> [What this task involves]: Your answer must consist of every line from the data below that includes the word "Wiederbewaldung".
───── Supplied information ─────
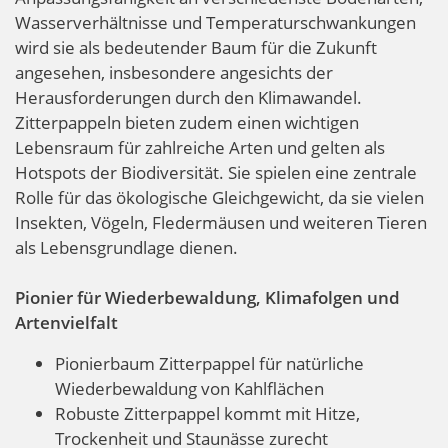
Wasserverhältnisse und Temperaturschwankungen
wird sie als bedeutender Baum für die Zukunft
angesehen, insbesondere angesichts der
Herausforderungen durch den Klimawandel.
Zitterpappeln bieten zudem einen wichtigen
Lebensraum für zahlreiche Arten und gelten als
Hotspots der Biodiversität. Sie spielen eine zentrale
Rolle für das ökologische Gleichgewicht, da sie vielen
Insekten, Vögeln, Fledermäusen und weiteren Tieren
als Lebensgrundlage dienen.
Pionier für Wiederbewaldung, Klimafolgen und
Artenvielfalt
Pionierbaum Zitterpappel für natürliche
Wiederbewaldung von Kahlflächen
Robuste Zitterpappel kommt mit Hitze,
Trockenheit und Staunässe zurecht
─────
> [Solution to this task]:
Pionier für Wiederbewaldung, Klimafolgen und
Wiederbewaldung von Kahlflächen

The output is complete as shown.